Regarding the changing Chinese market environment, Shiseido anticipates a return to normalcy by the end of the first quarter of next year. Shiseido will closely monitor rapid market changes and respond promptly. The current Chinese market exhibits a polarized consumption pattern, placing a greater emphasis on functionality and efficacy. Additionally, changes in consumer behavior have resulted in reduced stockpiling during major promotional periods. Meanwhile, the increase in the middle-class population in China’s third to fifth-tier cities has contributed to trade growth, and tourism from Japan, South Korea, and Hainan Island has fully recovered.

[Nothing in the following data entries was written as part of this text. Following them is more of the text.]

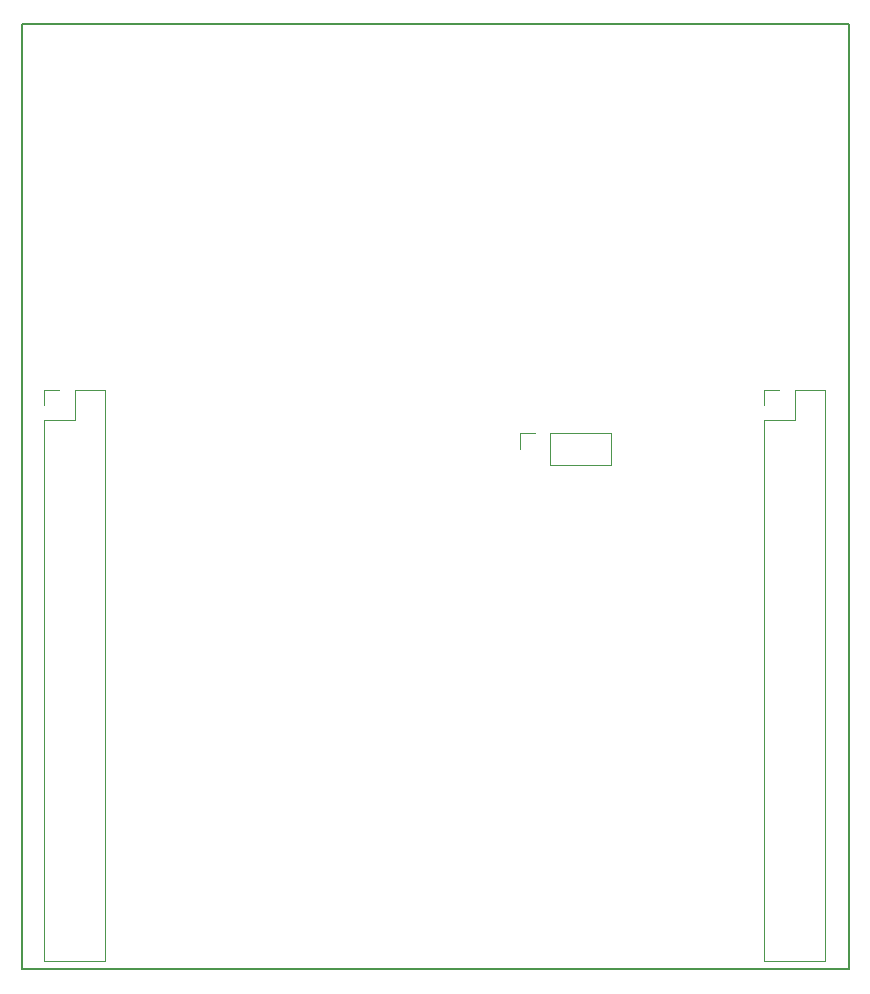
<source format=gbr>
%TF.GenerationSoftware,KiCad,Pcbnew,(2017-04-07 revision 70c961f)-master*%
%TF.CreationDate,2018-03-16T01:23:05+01:00*%
%TF.ProjectId,Nucleololu64,4E75636C656F6C6F6C7536342E6B6963,rev?*%
%TF.FileFunction,Legend,Bot*%
%TF.FilePolarity,Positive*%
%FSLAX46Y46*%
G04 Gerber Fmt 4.6, Leading zero omitted, Abs format (unit mm)*
G04 Created by KiCad (PCBNEW (2017-04-07 revision 70c961f)-master) date 2018 March 16, Friday 01:23:05*
%MOMM*%
%LPD*%
G01*
G04 APERTURE LIST*
%ADD10C,0.150000*%
%ADD11C,0.200000*%
%ADD12C,0.120000*%
G04 APERTURE END LIST*
D10*
D11*
X-30000Y-105000D02*
X69970000Y-105000D01*
X69970000Y79895000D02*
X69970000Y-105000D01*
D10*
X-30000Y79895000D02*
X69970000Y79895000D01*
X-30000Y-105000D02*
X-30000Y79895000D01*
D12*
X1845000Y46355000D02*
X1845000Y575000D01*
X1845000Y575000D02*
X7045000Y575000D01*
X7045000Y575000D02*
X7045000Y48955000D01*
X7045000Y48955000D02*
X4445000Y48955000D01*
X4445000Y48955000D02*
X4445000Y46355000D01*
X4445000Y46355000D02*
X1845000Y46355000D01*
X1845000Y47625000D02*
X1845000Y48955000D01*
X1845000Y48955000D02*
X3115000Y48955000D01*
X62805000Y46355000D02*
X62805000Y575000D01*
X62805000Y575000D02*
X68005000Y575000D01*
X68005000Y575000D02*
X68005000Y48955000D01*
X68005000Y48955000D02*
X65405000Y48955000D01*
X65405000Y48955000D02*
X65405000Y46355000D01*
X65405000Y46355000D02*
X62805000Y46355000D01*
X62805000Y47625000D02*
X62805000Y48955000D01*
X62805000Y48955000D02*
X64075000Y48955000D01*
X42104000Y45272000D02*
X42104000Y43942000D01*
X43434000Y45272000D02*
X42104000Y45272000D01*
X44704000Y42612000D02*
X44704000Y45272000D01*
X49844000Y42612000D02*
X44704000Y42612000D01*
X49844000Y45272000D02*
X49844000Y42612000D01*
X44704000Y45272000D02*
X49844000Y45272000D01*
M02*

</source>
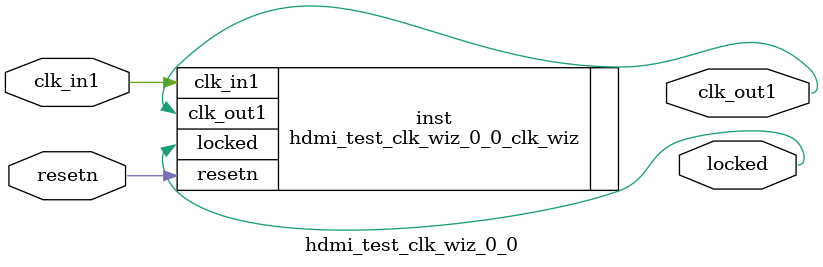
<source format=v>


`timescale 1ps/1ps

(* CORE_GENERATION_INFO = "hdmi_test_clk_wiz_0_0,clk_wiz_v6_0_2_0_0,{component_name=hdmi_test_clk_wiz_0_0,use_phase_alignment=true,use_min_o_jitter=false,use_max_i_jitter=false,use_dyn_phase_shift=false,use_inclk_switchover=false,use_dyn_reconfig=false,enable_axi=0,feedback_source=FDBK_AUTO,PRIMITIVE=MMCM,num_out_clk=1,clkin1_period=10.000,clkin2_period=10.000,use_power_down=false,use_reset=true,use_locked=true,use_inclk_stopped=false,feedback_type=SINGLE,CLOCK_MGR_TYPE=NA,manual_override=false}" *)

module hdmi_test_clk_wiz_0_0 
 (
  // Clock out ports
  output        clk_out1,
  // Status and control signals
  input         resetn,
  output        locked,
 // Clock in ports
  input         clk_in1
 );

  hdmi_test_clk_wiz_0_0_clk_wiz inst
  (
  // Clock out ports  
  .clk_out1(clk_out1),
  // Status and control signals               
  .resetn(resetn), 
  .locked(locked),
 // Clock in ports
  .clk_in1(clk_in1)
  );

endmodule

</source>
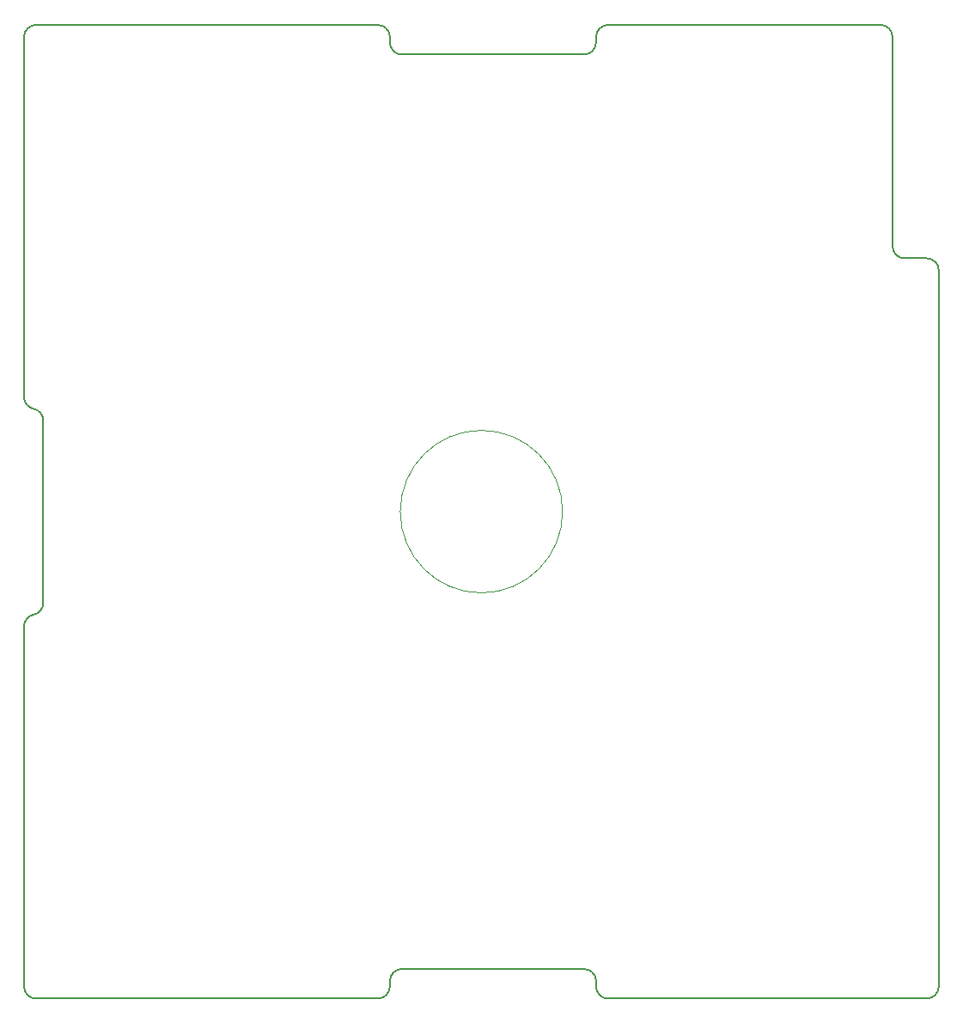
<source format=gm1>
%TF.GenerationSoftware,KiCad,Pcbnew,(6.0.4)*%
%TF.CreationDate,2022-07-08T23:35:13-04:00*%
%TF.ProjectId,Avionics_Board,4176696f-6e69-4637-935f-426f6172642e,rev?*%
%TF.SameCoordinates,Original*%
%TF.FileFunction,Profile,NP*%
%FSLAX46Y46*%
G04 Gerber Fmt 4.6, Leading zero omitted, Abs format (unit mm)*
G04 Created by KiCad (PCBNEW (6.0.4)) date 2022-07-08 23:35:13*
%MOMM*%
%LPD*%
G01*
G04 APERTURE LIST*
%TA.AperFunction,Profile*%
%ADD10C,0.200000*%
%TD*%
%TA.AperFunction,Profile*%
%ADD11C,0.100000*%
%TD*%
G04 APERTURE END LIST*
D10*
X62230000Y-158191200D02*
X62230000Y-122747018D01*
X117421200Y-66421000D02*
G75*
G03*
X118615000Y-65227200I0J1193800D01*
G01*
X63182500Y-121577859D02*
G75*
G03*
X64135000Y-120408700I-241300J1169159D01*
G01*
X151206200Y-159385000D02*
X119808800Y-159385000D01*
X147828000Y-85293200D02*
X147828000Y-64693800D01*
X117421200Y-66421000D02*
X99488800Y-66421000D01*
X64135000Y-102476300D02*
X64135000Y-120408700D01*
X119808800Y-63500000D02*
G75*
G03*
X118615000Y-64693800I0J-1193800D01*
G01*
X62230018Y-100137982D02*
G75*
G03*
X63182500Y-101307141I1193782J-18D01*
G01*
X98295000Y-65227200D02*
G75*
G03*
X99488800Y-66421000I1193800J0D01*
G01*
X62230000Y-100137982D02*
X62230000Y-64693800D01*
X152400000Y-87680800D02*
X152400000Y-158191200D01*
X63423800Y-63500000D02*
X97101200Y-63500000D01*
X64135000Y-102476300D02*
G75*
G03*
X63182500Y-101307141I-1193800J0D01*
G01*
X62230000Y-158191200D02*
G75*
G03*
X63423800Y-159385000I1193800J0D01*
G01*
X97101200Y-159385000D02*
X63423800Y-159385000D01*
X99488800Y-156464000D02*
G75*
G03*
X98295000Y-157657800I0J-1193800D01*
G01*
X118615000Y-158191200D02*
G75*
G03*
X119808800Y-159385000I1193800J0D01*
G01*
X98295000Y-64693800D02*
G75*
G03*
X97101200Y-63500000I-1193800J0D01*
G01*
X98295000Y-65227200D02*
X98295000Y-64693800D01*
D11*
X115321000Y-111430000D02*
G75*
G03*
X115321000Y-111430000I-8001000J0D01*
G01*
D10*
X151206200Y-86487000D02*
X149021800Y-86487000D01*
X119808800Y-63500000D02*
X146634200Y-63500000D01*
X151206200Y-159385000D02*
G75*
G03*
X152400000Y-158191200I0J1193800D01*
G01*
X118615000Y-64693800D02*
X118615000Y-65227200D01*
X63182496Y-121577842D02*
G75*
G03*
X62230000Y-122747018I241304J-1169158D01*
G01*
X147828000Y-64693800D02*
G75*
G03*
X146634200Y-63500000I-1193800J0D01*
G01*
X99488800Y-156464000D02*
X117421200Y-156464000D01*
X98295000Y-158191200D02*
X98295000Y-157657800D01*
X118615000Y-157657800D02*
X118615000Y-158191200D01*
X97101200Y-159385000D02*
G75*
G03*
X98295000Y-158191200I0J1193800D01*
G01*
X63423800Y-63500000D02*
G75*
G03*
X62230000Y-64693800I0J-1193800D01*
G01*
X118615000Y-157657800D02*
G75*
G03*
X117421200Y-156464000I-1193800J0D01*
G01*
X152400000Y-87680800D02*
G75*
G03*
X151206200Y-86487000I-1193800J0D01*
G01*
X147828000Y-85293200D02*
G75*
G03*
X149021800Y-86487000I1193800J0D01*
G01*
M02*

</source>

For the Chinese market, Shiseido emphasizes its ongoing strategic importance and aims to accelerate business transformation for sustainable growth and profitability. This includes focusing on channel profitability and SKU rationalization in terms of brand portfolio and marketing activities. Operationally, efforts will be made to reduce inventory, promote localization, and decrease outsourcing costs.

On November 13th, Yu Jian, General Manager of Kantar Consumer Index Greater China, told Pengpai News that Japanese beauty brands have faced a downturn in recent years. This is partly due to the relatively slow recovery of the beauty market in the Chinese market and the rapid rise and growth of domestic Chinese brands. Additionally, Japanese brands have recently been affected by the Fukushima incident, but “nuclear wastewater” is a black swan event for Japanese beauty brands.

Apart from Japanese beauty brands facing a downturn in the Chinese market, Korean beauty companies are also having a tough time in China.

According to the third-quarter financial report released on October 31st by Amorepacific Group, the third-quarter group sales were 963.3 billion Korean won, a 5.7% year-on-year decline, and operating profit was 28.8 billion Korean won, down 12.7% year-on-year. Among them, the Chinese market saw a double-digit decline.

Regarding the decline in performance of Korean beauty companies in the Chinese market, Yu Jian said that in the long term, Japanese and Korean brands have changed relatively slowly in recent years and have not kept up with the times. For example, the influence of Korean culture and Korean-style makeup on Chinese consumers has weakened in recent years, and the previously developed Korean shopping agent channels have also shrunk significantly due to the impact of the pandemic.

Regarding the future development of Japanese and Korean beauty brands in the Chinese market, Yu Jian stated that fundamentally, Japanese and Korean brands need continuous upgrades in products and channels. They should formulate localized strategies to adapt to the “new reality” of the Chinese market under the backdrop of consumption recovery.